Текст —

►

Искусство на побегушках. Проделки красной Мельпомены
«Весь мир – театр, а люди в нем – актеры», – сказал когда-то гениальный англичанин. Бог весть кому именно: давно это было. Зато достоверно известно, где Шекспира не просто услышали, но и творчески переосмыслили – в советском Харькове. Границу между жизнью и театром стер до основания… губернский революционный трибунал.
Представьте себе на минутку год 1922-й – голодный, холодный, босой и завшивленный. К тому же обильно политый кровью. В клубе табачной фабрики идет открытый судебный процесс. Все как обычно: выступают свидетели, оправдываются подсудимые, витийствует обвинитель. Правда, дело слушается отнюдь не политическое. Хотя, без сомнения, «общественно значимое» – судят за распространение венерических заболеваний.
На скамье подсудимых сразу трое. И все – работники «табачки»: гражданка, торговавшая своим телом, ее клиент и подруга гражданки, предоставлявшая им квартиру для свиданий. Заинтригованный зал ловит каждое слово: ты смотри, какие страсти бушевали у нас под носом! А мы и не ведали!
Страсти бушуют и в зале. Общественный обвинитель кроет, почем зря, проклятый царизм, доводивший честных тружениц до панели. Потом доказывает, что именно из-за проституции «погибли в свое время развратные Греция и Рим». Кончается тем, что к главной виновнице… проявляют снисхождение. А подруге с клиентом – по три года принудительных работ!

◄

Задание —
Перепишите без изменений отрывок статьи о харьковском суде 1922 года. Начните с места, где стоят слова «На скамье подсудимых», и остановитесь после слов «и не ведали!».

Исходные данные —

►

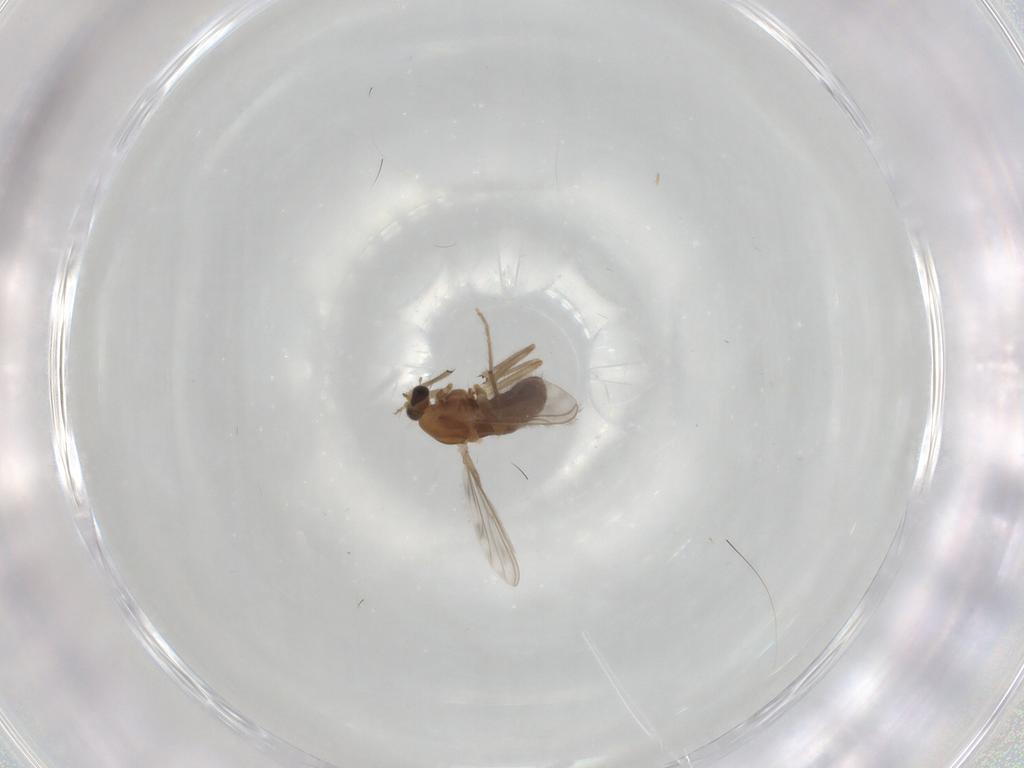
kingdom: Animalia
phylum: Arthropoda
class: Insecta
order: Diptera
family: Chironomidae
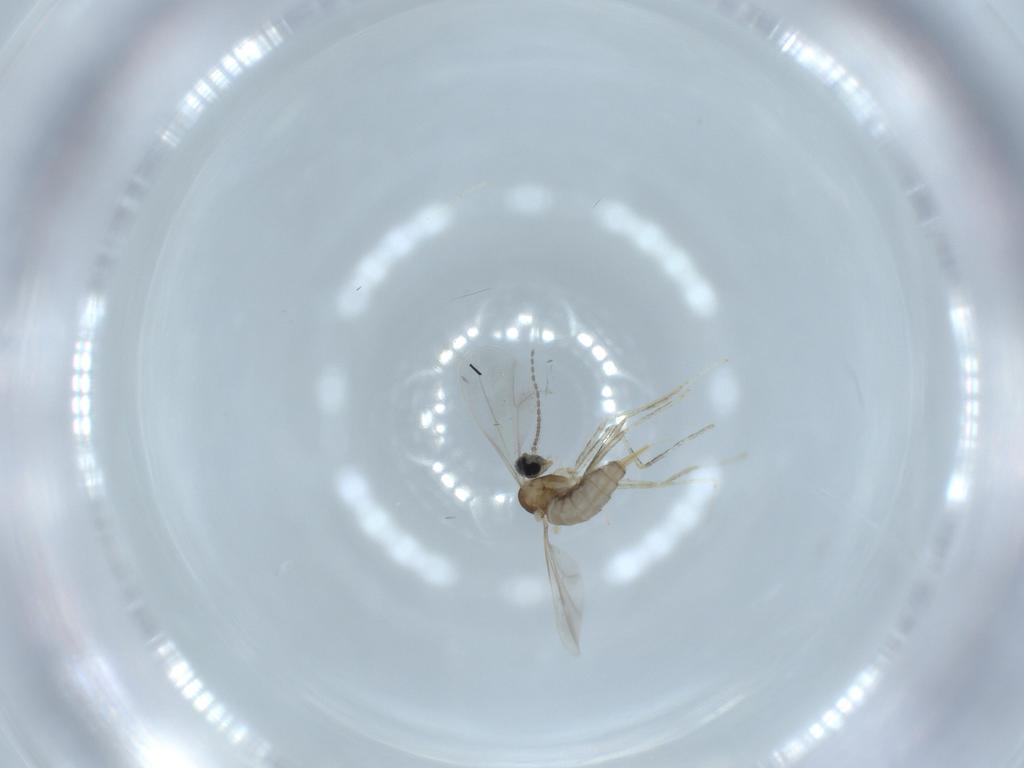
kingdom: Animalia
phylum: Arthropoda
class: Insecta
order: Diptera
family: Cecidomyiidae
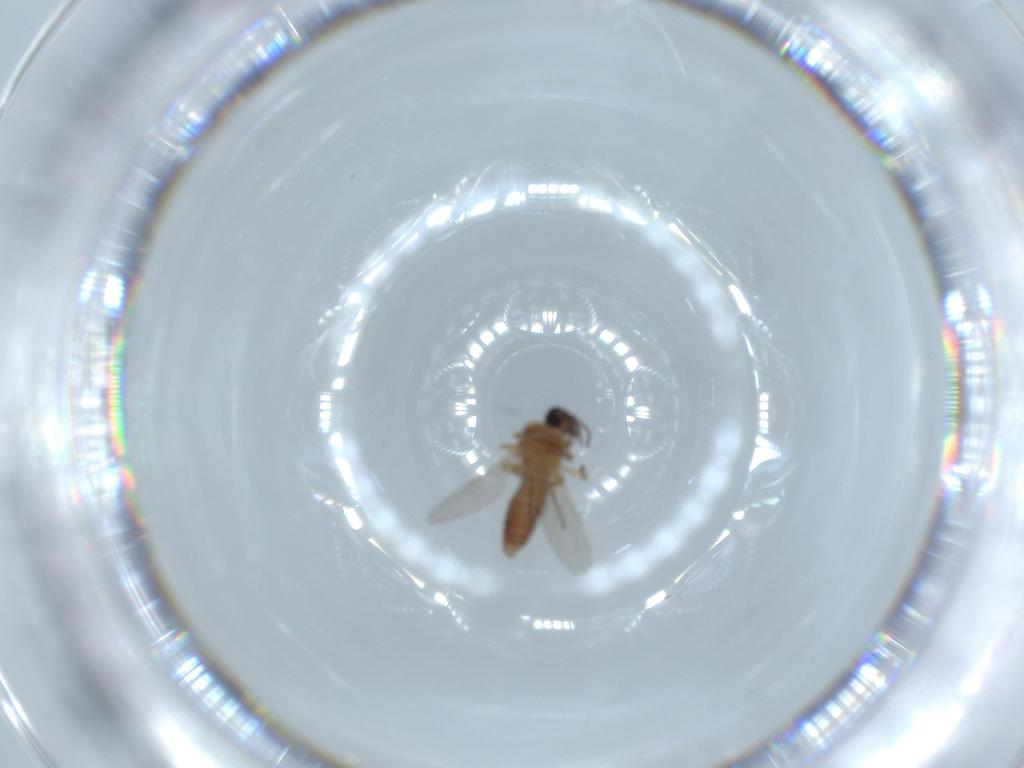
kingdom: Animalia
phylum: Arthropoda
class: Insecta
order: Diptera
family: Ceratopogonidae
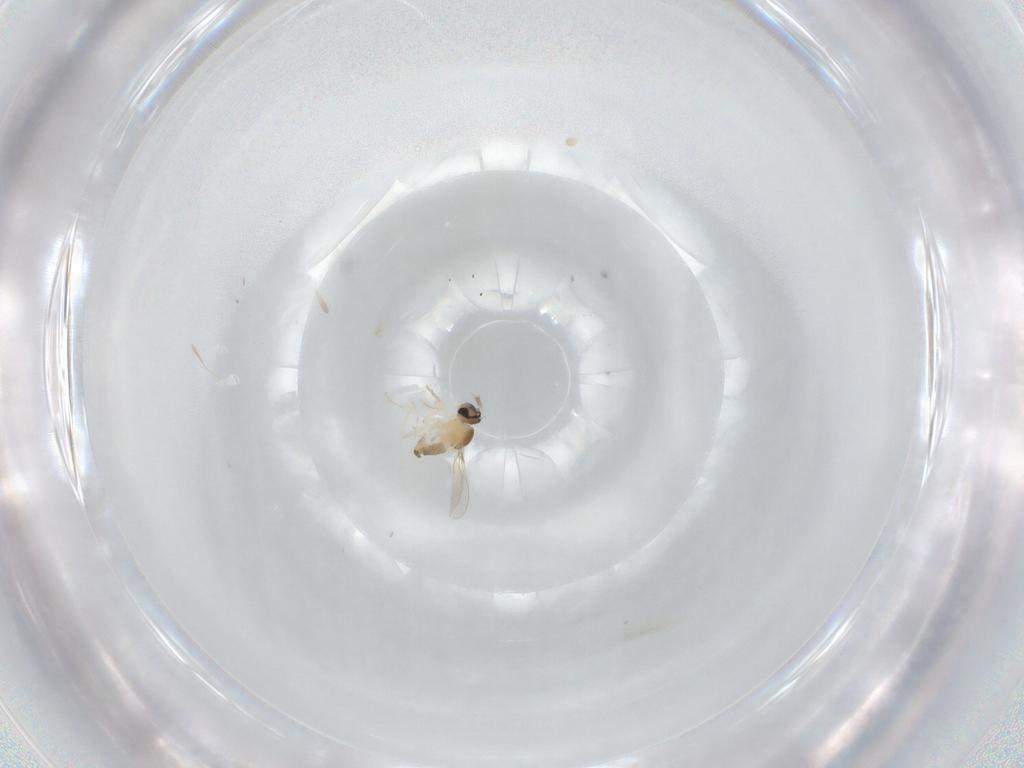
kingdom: Animalia
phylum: Arthropoda
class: Insecta
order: Diptera
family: Cecidomyiidae
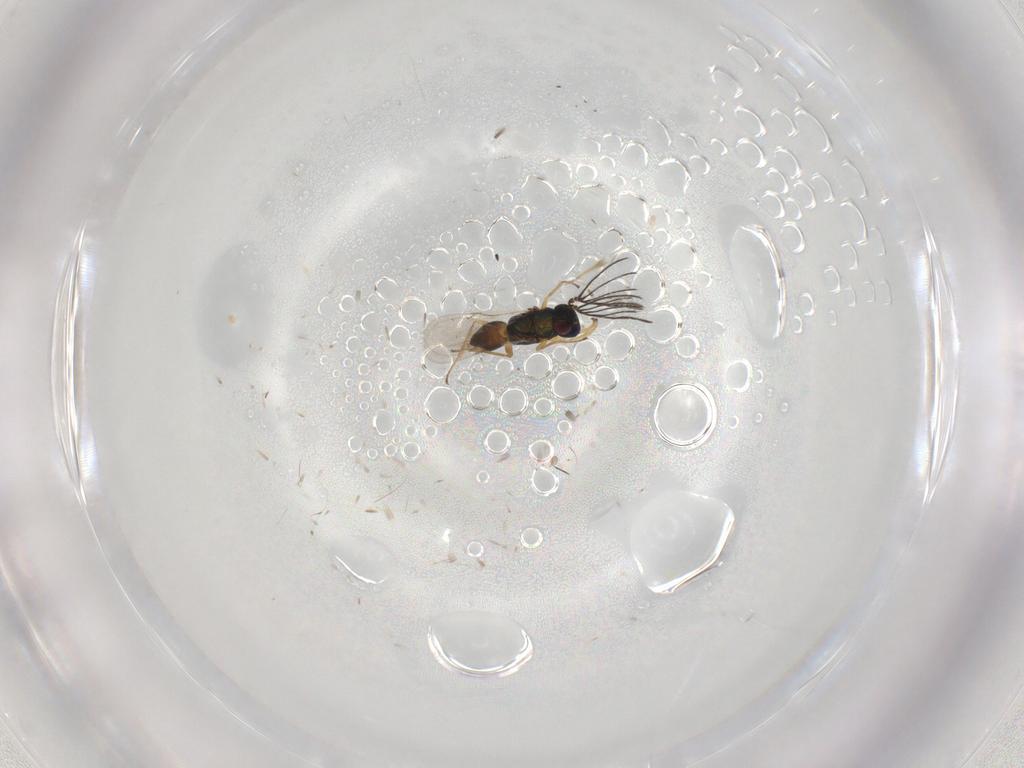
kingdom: Animalia
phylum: Arthropoda
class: Insecta
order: Hymenoptera
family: Encyrtidae
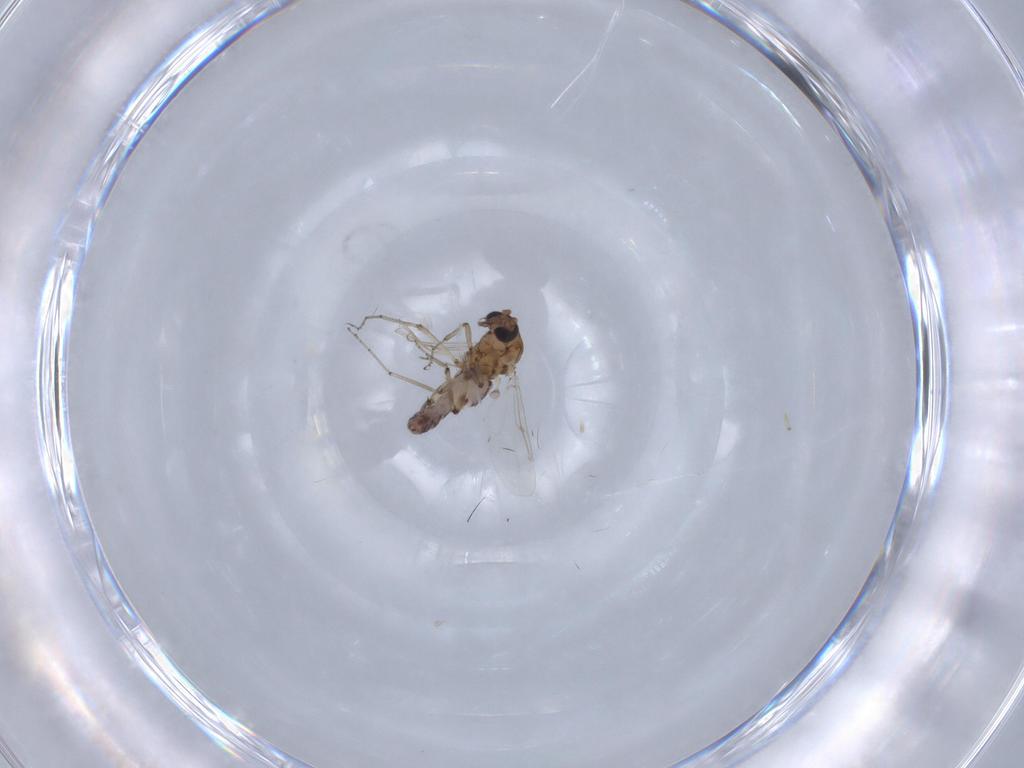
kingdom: Animalia
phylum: Arthropoda
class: Insecta
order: Diptera
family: Ceratopogonidae
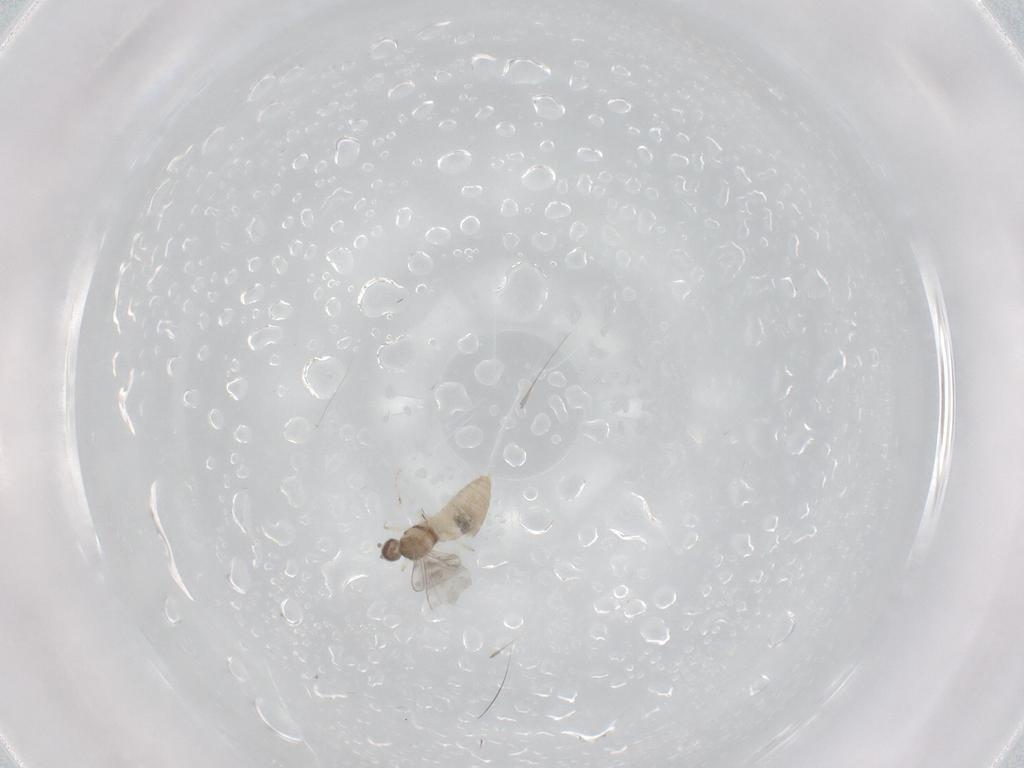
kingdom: Animalia
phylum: Arthropoda
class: Insecta
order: Diptera
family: Cecidomyiidae
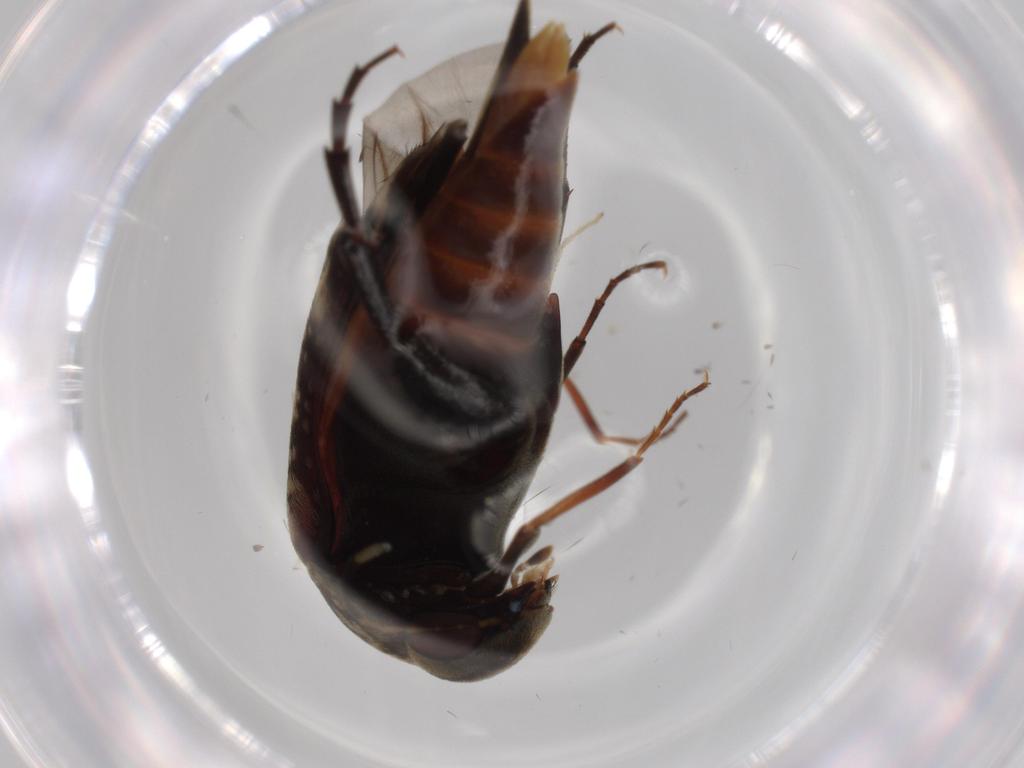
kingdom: Animalia
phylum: Arthropoda
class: Insecta
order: Coleoptera
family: Mordellidae
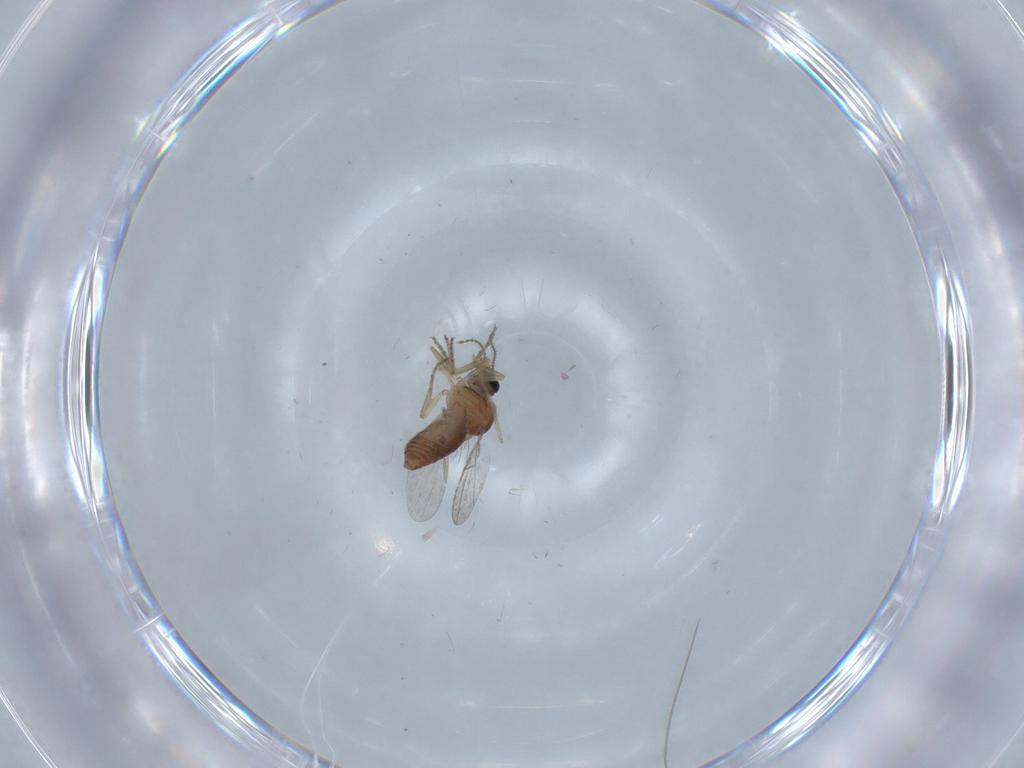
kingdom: Animalia
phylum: Arthropoda
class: Insecta
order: Diptera
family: Ceratopogonidae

◄

Результат —
На скамье подсудимых сразу трое. И все – работники «табачки»: гражданка, торговавшая своим телом, ее клиент и подруга гражданки, предоставлявшая им квартиру для свиданий. Заинтригованный зал ловит каждое слово: ты смотри, какие страсти бушевали у нас под носом! А мы и не ведали!